Wie viele Reporter war der Slowake Ján Kuciak ein Idealist; der Mord an ihm ist ein feiges Verbrechen und ein Affront gegen die Öffentlichkeit, deren Diener er war. Immerhin hat die Gesellschaft laut protestiert, und es ist nur angemessen, dass Kuciaks Tod nun zum Rücktritt des Regierungschefs geführt hat. Wenn die Pressefreiheit so schwer verletzt wird wie hier, muss das Volk zeigen, dass es sein Bollwerk nicht den Halunken überlässt.

Der Journalismus ist bedroht - Volk, Staat und EU müssen ihn verteidigen

Andere Anfechtungen der Pressefreiheit sind subtiler, in den USA werden sie besonders deutlich. Erstens: Die großen Nachrichtensender, allen voran Fox News, sind zu hyperparteiischen Propagandamaschinen verkommen, oder sie inszenieren - wie CNN - Politik als Wettkampf im gegenseitigen Niederbrüllen. Die Inhaber dieser Sender sind mehr Geschäftsleute als Ideologen, ihr Zynismus hat etliche Amerikaner davon überzeugt, dass die Medien insgesamt parteiisch oder schlampig sind.

Der Presse kommt das Publikum abhanden

Zweitens: Viele Menschen, die sich nur über Twitter oder Facebook informieren, können einem endlosen Schwall an Desinformation, Lügen und Halbwahrheiten ausgesetzt sein, wobei es für die Auswahl weniger entscheidend ist, welchem Medium sie trauen, sondern was ihre Freunde mit ihnen teilen. Sie können sich informiert fühlen, ohne je professionellen Journalismus zu konsumieren; der Presse kommt so das Publikum abhanden.

Drittens arbeitet Präsident Donald Trump angestrengt daran, alle Institutionen zu diskreditieren, die ihm widersprechen. Weil er keine Kontrolle über sie hat, nennt er sie Versager oder Volksfeinde, mal trifft es die Justiz, mal die "Nachrichten-Fälscher" der Medien. Trumps Anhänger sollen nur noch seine Tweets für die reine Wahrheit halten. Eine Gesellschaft aber, in der anerkannte Fakten durch die jeweilige Laune des Staatschefs ersetzt werden, fällt auseinander.

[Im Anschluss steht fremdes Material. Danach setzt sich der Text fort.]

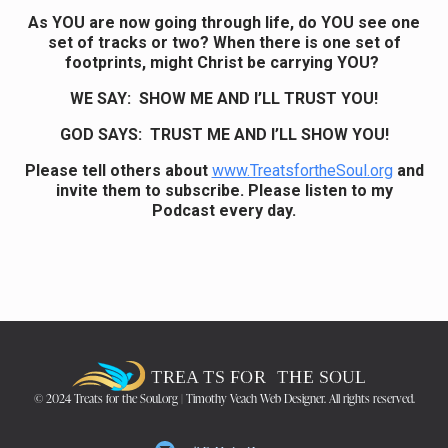
As YOU are now going through life, do YOU see one
set of tracks or two? When there is one set of
footprints, might Christ be carrying YOU?
WE SAY: SHOW ME AND I’LL TRUST YOU!
GOD SAYS: TRUST ME AND I’LL SHOW YOU!
Please tell others about
www.TreatsfortheSoul.org
and
invite them to subscribe. Please listen to my
Podcast every day.
© 2024 Treats for the Soul.org | Timothy Veach Web Designer. All rights reserved.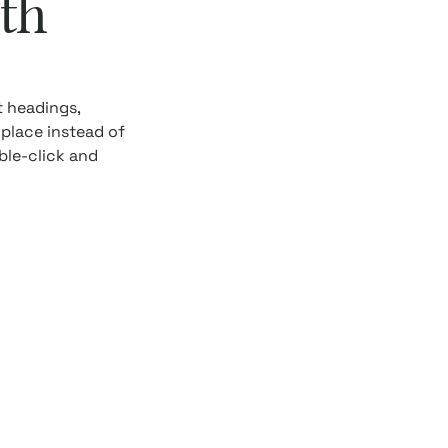
th
t headings,
 place instead of
ble-click and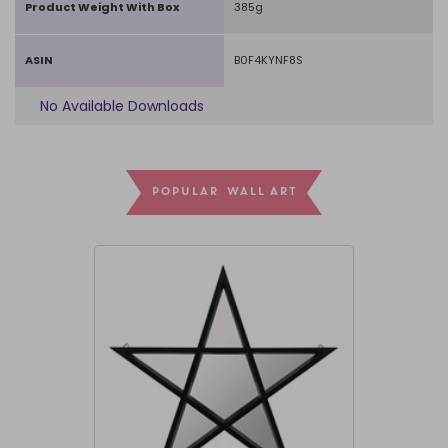
Product Weight With Box
385g
ASIN
B0F4KYNF8S
No Available Downloads
POPULAR WALL ART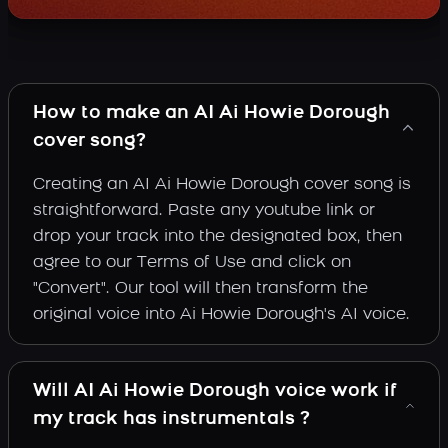
How to make an AI Ai Howie Dorough
cover song?
Creating an AI Ai Howie Dorough cover song is
straightforward. Paste any youtube link or
drop your track into the designated box, then
agree to our Terms of Use and click on
"Convert". Our tool will then transform the
original voice into Ai Howie Dorough's AI voice.
Will AI Ai Howie Dorough voice work if
my track has instrumentals ?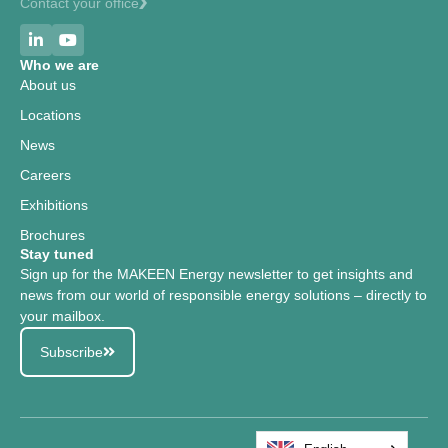
Contact your office
Who we are
About us
Locations
News
Careers
Exhibitions
Brochures
Stay tuned
Sign up for the MAKEEN Energy newsletter to get insights and
news from our world of responsible energy solutions – directly to
your mailbox.
Subscribe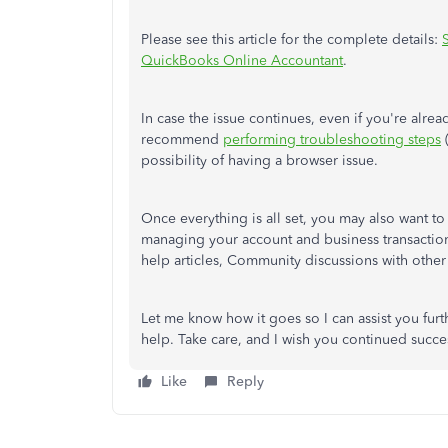
Please see this article for the complete details:
QuickBooks Online Accountant
.
In case the issue continues, even if you're alre
recommend
performing troubleshooting steps
(
possibility of having a browser issue.
Once everything is all set, you may also want t
managing your account and business transacti
help articles, Community discussions with other 
Let me know how it goes so I can assist you fur
help. Take care, and I wish you continued succe
Like
Reply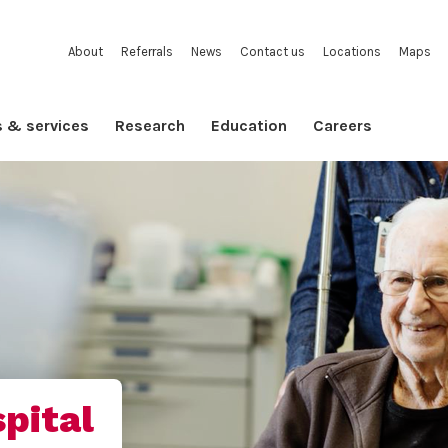
About
Referrals
News
Contact us
Locations
Maps
s & services
Research
Education
Careers
pital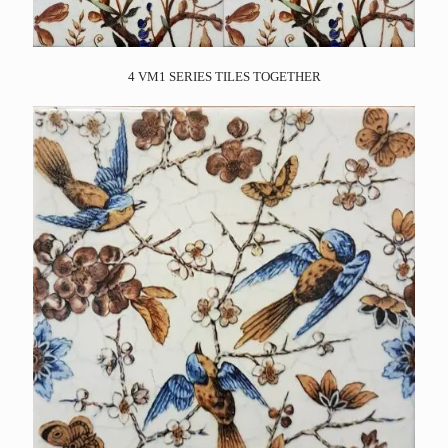
4 VM1 SERIES TILES TOGETHER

Noch hat es Deutschland besser: Die Presse (das schließt Radio-, TV- und Netzjournalismus mit ein) hat trotz ihrer Schwächen etliche Missstände aufgedeckt; der Vorwurf, sie bilde ein "System" mit dem Staat, ist schon deswegen lebensfremd, weil so viele Egos kein System zulassen würden, schon gar kein einheitliches. Vielmehr herrscht auch in der höchsten Bürokratie oft eine annähernd paranoide Angst davor, etwas Falsches zu machen oder zu sagen. Solange die Mächtigen solchen Respekt haben vor der Öffentlichkeit, geht es der Freiheit gut.

Gleichwohl muss sich der Journalismus wappnen gegen neue populistische Angriffe auf seine Glaubwürdigkeit. Er muss sein Handwerk pflegen wie nie: objektiv, fair und differenziert berichten, seine Methoden erklären, seine Fehler korrigieren. Dem Fake-News-Vorwurf muss die Presse ein Great-News-Gebot entgegensetzen: Die gute, ja beste Nachricht ist nicht die, die irgendwem in den Kram passt, sondern diejenige, die stimmt.

Für diese Arbeit ist Freiheit notwendig, auch Angstfreiheit. Ist diese Freiheit bedroht, müssen Volk, Staat und EU sie verteidigen. Wie in der US-Verfassung vorhergesehen, bleibt die Pressefreiheit ein Maß dafür, ob eine Gesellschaft frei ist. Ein Land, in dem Journalisten Angst haben oder sterben, ist kein freies Land.